Just pass NULL and be done with that.

> +		sav_dentry = nd->dentry;
> +		sav_mnt = nd->mnt;
> +
> +		nd->dentry = dget(proc_dentry);
> +		nd->mnt = mntget(proc_submnt);
>  		new = (*parent->d_inode->i_op->lookup)(parent->d_inode,
> -						       proc_dentry, NULL);
> +						       proc_dentry, nd);
> +		path_release(nd);
> +
> +		nd->dentry = sav_dentry;
> +		nd->mnt = sav_mnt;
>  		if(new){
>  			dput(proc_dentry);
>  			proc_dentry = new;

Ditto.

> @@ -213,11 +240,20 @@ static struct dentry *hppfs_lookup(struc
>  	} else {
>  		up(&parent->d_inode->i_sem);
>  		if (proc_dentry->d_op && proc_dentry->d_op->d_revalidate) {
> -			if (!proc_dentry->d_op->d_revalidate(proc_dentry, NULL) &&
> +			sav_dentry = nd->dentry;
> +			sav_mnt = nd->mnt;
> +
> +			nd->dentry = dget(proc_dentry);
> +			nd->mnt = mntget(proc_submnt);
> +			if (!proc_dentry->d_op->d_revalidate(proc_dentry, nd) &&
>  					!d_invalidate(proc_dentry)) {
>  				dput(proc_dentry);
>  				proc_dentry = ERR_PTR(-ENOENT);
>  			}
> +			path_release(nd);
> +
> +			nd->dentry = sav_dentry;
> +			nd->mnt = sav_mnt;
>  		}
>  	}

Shouldn't be there at all (use lookup_one_len() instead of open-coding it)

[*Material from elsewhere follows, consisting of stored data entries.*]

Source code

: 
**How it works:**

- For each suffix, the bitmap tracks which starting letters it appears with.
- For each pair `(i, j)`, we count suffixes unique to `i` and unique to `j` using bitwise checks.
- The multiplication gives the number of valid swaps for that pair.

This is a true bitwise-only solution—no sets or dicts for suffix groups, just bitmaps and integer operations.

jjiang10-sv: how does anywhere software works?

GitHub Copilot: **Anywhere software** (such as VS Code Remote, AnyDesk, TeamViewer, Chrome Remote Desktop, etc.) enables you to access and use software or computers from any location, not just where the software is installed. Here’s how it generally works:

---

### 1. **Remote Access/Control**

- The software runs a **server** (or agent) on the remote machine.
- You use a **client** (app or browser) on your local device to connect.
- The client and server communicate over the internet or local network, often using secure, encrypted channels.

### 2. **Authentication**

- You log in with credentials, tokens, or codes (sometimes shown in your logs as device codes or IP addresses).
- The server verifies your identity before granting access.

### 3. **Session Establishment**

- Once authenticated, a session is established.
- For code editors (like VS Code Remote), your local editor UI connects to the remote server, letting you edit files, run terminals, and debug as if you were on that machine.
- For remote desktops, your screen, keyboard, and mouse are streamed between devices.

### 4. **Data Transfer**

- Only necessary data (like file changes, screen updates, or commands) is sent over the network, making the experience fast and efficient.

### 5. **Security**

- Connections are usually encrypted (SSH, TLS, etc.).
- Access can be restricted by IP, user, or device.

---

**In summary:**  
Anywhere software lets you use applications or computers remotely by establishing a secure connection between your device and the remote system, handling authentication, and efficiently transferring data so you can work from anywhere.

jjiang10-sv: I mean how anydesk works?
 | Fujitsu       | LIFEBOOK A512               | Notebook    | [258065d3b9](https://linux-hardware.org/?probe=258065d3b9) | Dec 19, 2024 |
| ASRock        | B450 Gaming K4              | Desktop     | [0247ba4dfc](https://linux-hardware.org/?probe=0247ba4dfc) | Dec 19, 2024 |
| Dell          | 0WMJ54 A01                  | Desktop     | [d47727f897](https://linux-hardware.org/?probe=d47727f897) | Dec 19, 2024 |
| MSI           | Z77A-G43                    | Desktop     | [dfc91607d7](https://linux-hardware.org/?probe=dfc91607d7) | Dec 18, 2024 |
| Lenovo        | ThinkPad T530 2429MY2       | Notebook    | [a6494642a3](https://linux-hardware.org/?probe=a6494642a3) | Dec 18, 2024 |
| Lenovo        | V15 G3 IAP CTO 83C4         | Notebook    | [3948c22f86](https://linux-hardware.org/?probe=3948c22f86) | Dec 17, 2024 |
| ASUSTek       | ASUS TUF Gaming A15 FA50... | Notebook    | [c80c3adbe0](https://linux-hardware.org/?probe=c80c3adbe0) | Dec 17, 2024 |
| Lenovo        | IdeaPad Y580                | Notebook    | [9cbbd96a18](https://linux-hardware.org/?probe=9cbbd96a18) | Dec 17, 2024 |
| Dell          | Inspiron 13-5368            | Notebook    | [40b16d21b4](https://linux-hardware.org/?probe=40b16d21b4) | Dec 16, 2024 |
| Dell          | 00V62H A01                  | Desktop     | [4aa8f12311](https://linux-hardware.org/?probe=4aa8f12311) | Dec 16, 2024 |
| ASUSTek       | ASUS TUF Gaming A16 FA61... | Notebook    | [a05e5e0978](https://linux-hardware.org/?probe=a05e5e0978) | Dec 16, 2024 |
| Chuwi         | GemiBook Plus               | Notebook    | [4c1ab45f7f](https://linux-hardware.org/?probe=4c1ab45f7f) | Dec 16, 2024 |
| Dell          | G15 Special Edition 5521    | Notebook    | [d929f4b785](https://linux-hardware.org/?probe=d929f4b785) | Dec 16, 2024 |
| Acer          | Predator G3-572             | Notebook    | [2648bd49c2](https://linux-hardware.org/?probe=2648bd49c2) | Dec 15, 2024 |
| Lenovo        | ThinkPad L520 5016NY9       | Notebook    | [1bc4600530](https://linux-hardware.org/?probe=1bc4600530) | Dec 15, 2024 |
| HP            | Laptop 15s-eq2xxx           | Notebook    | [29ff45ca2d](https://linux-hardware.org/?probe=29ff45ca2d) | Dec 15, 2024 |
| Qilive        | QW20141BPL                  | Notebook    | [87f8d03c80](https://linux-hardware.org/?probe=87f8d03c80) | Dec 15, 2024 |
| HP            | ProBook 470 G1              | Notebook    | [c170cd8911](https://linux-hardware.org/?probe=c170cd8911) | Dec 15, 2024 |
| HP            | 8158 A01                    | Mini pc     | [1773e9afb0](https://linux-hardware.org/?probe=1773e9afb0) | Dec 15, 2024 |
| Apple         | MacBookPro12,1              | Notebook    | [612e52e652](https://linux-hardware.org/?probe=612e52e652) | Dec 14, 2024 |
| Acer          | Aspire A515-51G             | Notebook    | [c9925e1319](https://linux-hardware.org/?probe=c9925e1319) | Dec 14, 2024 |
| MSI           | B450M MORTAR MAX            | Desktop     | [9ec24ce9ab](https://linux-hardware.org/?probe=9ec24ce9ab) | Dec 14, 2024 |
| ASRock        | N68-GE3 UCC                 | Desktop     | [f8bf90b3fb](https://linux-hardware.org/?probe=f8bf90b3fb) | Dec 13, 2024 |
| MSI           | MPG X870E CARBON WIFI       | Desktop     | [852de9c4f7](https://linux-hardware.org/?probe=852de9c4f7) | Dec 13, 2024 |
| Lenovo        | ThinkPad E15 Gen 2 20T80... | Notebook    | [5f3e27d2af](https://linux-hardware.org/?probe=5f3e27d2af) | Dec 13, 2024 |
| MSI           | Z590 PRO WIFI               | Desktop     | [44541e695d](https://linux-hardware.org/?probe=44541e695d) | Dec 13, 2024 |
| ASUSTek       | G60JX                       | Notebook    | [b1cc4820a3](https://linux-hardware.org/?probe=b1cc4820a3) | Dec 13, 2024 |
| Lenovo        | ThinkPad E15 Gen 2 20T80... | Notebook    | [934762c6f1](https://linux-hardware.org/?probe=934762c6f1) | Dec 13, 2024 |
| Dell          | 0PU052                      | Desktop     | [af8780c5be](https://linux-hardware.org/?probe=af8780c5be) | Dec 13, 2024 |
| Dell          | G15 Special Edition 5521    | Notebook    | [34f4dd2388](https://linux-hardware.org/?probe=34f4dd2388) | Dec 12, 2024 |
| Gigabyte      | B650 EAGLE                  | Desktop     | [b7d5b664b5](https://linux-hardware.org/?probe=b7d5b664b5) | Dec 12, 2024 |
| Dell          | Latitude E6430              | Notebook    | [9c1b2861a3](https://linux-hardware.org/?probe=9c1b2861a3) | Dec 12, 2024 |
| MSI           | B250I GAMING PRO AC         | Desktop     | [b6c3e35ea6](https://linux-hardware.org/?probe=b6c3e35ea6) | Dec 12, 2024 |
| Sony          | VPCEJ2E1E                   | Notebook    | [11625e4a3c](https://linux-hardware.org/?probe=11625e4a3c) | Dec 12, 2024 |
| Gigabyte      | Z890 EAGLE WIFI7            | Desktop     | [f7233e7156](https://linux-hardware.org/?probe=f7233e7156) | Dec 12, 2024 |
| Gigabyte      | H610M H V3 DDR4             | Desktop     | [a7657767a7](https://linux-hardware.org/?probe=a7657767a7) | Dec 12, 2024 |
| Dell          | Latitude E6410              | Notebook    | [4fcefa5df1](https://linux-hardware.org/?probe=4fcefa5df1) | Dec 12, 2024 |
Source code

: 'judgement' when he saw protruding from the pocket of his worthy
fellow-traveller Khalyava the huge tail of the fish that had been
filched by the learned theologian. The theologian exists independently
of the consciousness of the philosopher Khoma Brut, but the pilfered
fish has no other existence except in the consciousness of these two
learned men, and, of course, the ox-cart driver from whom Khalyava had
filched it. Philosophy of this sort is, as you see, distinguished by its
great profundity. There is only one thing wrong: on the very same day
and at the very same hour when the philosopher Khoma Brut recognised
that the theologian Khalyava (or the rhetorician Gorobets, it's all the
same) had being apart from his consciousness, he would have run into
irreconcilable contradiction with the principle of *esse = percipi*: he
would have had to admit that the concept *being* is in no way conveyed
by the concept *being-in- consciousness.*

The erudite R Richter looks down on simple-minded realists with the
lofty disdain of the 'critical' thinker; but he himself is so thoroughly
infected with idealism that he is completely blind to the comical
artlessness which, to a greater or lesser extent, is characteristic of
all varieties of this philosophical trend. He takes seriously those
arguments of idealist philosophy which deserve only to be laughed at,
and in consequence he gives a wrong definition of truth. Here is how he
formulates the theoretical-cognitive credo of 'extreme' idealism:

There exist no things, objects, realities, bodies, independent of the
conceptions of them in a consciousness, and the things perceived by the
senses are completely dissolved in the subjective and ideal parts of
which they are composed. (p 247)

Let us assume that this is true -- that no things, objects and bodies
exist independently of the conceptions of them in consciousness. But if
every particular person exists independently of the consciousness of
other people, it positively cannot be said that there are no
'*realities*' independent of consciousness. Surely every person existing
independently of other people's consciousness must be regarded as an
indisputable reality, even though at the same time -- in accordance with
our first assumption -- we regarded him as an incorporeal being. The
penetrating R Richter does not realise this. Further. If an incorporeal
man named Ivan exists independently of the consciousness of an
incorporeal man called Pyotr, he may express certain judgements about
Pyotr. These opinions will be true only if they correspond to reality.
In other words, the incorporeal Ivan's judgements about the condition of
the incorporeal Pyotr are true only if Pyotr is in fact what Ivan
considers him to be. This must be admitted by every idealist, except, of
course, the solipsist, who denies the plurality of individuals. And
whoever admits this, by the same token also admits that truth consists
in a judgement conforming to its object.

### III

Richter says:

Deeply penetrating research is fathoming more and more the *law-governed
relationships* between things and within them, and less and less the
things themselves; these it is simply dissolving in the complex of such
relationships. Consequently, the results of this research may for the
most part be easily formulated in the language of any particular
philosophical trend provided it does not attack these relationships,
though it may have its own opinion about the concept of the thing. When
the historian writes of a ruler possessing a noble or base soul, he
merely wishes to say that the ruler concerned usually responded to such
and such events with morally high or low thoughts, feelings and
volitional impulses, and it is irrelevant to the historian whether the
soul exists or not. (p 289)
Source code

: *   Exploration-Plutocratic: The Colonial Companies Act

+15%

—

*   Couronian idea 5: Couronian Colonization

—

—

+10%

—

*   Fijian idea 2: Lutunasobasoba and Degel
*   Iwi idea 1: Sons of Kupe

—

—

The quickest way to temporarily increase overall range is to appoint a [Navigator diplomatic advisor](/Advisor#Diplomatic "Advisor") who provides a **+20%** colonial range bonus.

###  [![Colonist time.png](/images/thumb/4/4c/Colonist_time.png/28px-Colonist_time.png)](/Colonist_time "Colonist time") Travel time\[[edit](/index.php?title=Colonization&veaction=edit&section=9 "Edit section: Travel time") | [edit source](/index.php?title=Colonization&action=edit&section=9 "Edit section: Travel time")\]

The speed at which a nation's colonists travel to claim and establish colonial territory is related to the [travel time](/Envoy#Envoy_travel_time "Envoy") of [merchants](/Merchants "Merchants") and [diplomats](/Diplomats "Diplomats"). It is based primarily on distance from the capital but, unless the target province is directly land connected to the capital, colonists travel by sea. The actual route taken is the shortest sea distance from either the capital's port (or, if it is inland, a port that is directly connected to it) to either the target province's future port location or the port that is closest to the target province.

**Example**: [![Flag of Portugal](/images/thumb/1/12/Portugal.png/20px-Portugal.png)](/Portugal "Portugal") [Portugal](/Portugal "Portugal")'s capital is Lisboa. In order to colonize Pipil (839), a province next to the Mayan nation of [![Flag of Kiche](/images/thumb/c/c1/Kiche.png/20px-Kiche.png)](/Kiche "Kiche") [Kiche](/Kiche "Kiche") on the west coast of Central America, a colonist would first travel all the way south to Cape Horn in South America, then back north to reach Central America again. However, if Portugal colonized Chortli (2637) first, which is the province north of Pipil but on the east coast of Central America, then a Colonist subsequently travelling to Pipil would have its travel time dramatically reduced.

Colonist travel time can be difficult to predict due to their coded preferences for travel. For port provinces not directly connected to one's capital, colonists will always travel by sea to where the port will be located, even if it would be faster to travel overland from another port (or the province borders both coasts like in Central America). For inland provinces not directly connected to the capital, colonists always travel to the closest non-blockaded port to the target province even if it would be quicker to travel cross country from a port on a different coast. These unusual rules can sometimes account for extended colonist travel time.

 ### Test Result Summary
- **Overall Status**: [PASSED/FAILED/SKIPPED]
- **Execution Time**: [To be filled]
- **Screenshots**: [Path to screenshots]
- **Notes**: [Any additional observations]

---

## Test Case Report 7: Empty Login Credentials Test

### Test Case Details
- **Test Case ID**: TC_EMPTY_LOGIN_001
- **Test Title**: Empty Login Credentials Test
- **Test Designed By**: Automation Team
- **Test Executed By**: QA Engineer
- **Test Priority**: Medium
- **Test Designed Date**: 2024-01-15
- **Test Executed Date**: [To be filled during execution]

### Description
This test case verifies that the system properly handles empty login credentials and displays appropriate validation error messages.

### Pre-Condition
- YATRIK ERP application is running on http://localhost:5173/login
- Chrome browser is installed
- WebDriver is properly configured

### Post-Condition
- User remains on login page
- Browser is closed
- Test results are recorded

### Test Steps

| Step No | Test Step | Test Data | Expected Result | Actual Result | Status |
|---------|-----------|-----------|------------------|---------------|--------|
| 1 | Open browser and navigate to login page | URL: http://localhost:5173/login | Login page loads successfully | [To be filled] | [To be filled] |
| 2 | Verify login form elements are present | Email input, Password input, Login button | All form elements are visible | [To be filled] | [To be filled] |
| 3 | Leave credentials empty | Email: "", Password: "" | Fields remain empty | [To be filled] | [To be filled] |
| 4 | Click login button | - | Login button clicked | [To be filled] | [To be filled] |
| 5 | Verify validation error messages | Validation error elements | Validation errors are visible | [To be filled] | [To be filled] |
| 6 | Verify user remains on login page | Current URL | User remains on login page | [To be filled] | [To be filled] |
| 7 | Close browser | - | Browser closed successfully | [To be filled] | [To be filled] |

> @@ -248,16 +284,32 @@ static struct dentry *hppfs_lookup(struc
>  
>  static int hppfs_permission(struct inode *inode, int mask, struct nameidata *nd)
>  {
> +	struct dentry *sav_dentry;
> +	struct vfsmount *sav_mnt;
> +
>  	struct inode *proc_inode;
> +	struct dentry *proc_dentry;
>  	int (*permission) (struct inode *, int, struct nameidata *);
> +	int ret;
>  
> -	proc_inode = HPPFS_I(inode)->proc_dentry->d_inode;
> +	proc_dentry = HPPFS_I(inode)->proc_dentry;
> +	proc_inode = proc_dentry->d_inode;
>  	permission = proc_inode->i_op->permission;
>  
>  	if (permission == NULL)
>  		return generic_permission(inode, mask, NULL);
>  
> -	return (*permission)(proc_inode, mask, nd);
> +	sav_dentry = nd->dentry;
> +	sav_mnt = nd->mnt;
> +
> +	nd->dentry = dget(proc_dentry);
> +	nd->mnt = mntget(proc_submnt);
> +	ret = (*permission)(proc_inode, mask, nd);
> +	path_release(nd);
> +
> +	nd->dentry = sav_dentry;
> +	nd->mnt = sav_mnt;
> +	return ret;
>  }

Same note about NULL.

>  static struct inode_operations hppfs_file_iops = {
> @@ -794,6 +846,9 @@ static int hppfs_readlink(struct dentry 
>  
>  static void* hppfs_follow_link(struct dentry *dentry, struct nameidata *nd)
>  {
> +	struct dentry *sav_dentry;
> +	struct vfsmount *sav_mnt;
> +
>  	struct dentry *proc_dentry;
>  	void * (*follow_link)(struct dentry *, struct nameidata *);
>  	void *ret;
> @@ -808,7 +863,18 @@ static void* hppfs_follow_link(struct de
>  	if (follow_link == NULL)
>  		return ERR_PTR(-EOPNOTSUPP);
>  
> +	/* We have a reference on this already - so it won't go.*/
> +	sav_dentry = nd->dentry;
> +	sav_mnt = nd->mnt;
> +
> +	nd->dentry = dget(proc_dentry);
> +	nd->mnt = mntget(proc_submnt);
>  	ret = follow_link(proc_dentry, nd);
> +	/* XXX: would this be done normally when calling follow_link or not? */
> +	path_release(nd);
> +
> +	nd->dentry = sav_dentry;
> +	nd->mnt = sav_mnt;


And this is absolutely bogus.  The whole point of ->follow_link() is to
move where your nameidata points to.  So no, you do _not_ want to flip
nameidata, you do not want to drop it and you certainly do not want
to flip it back.  Just call the underlying one.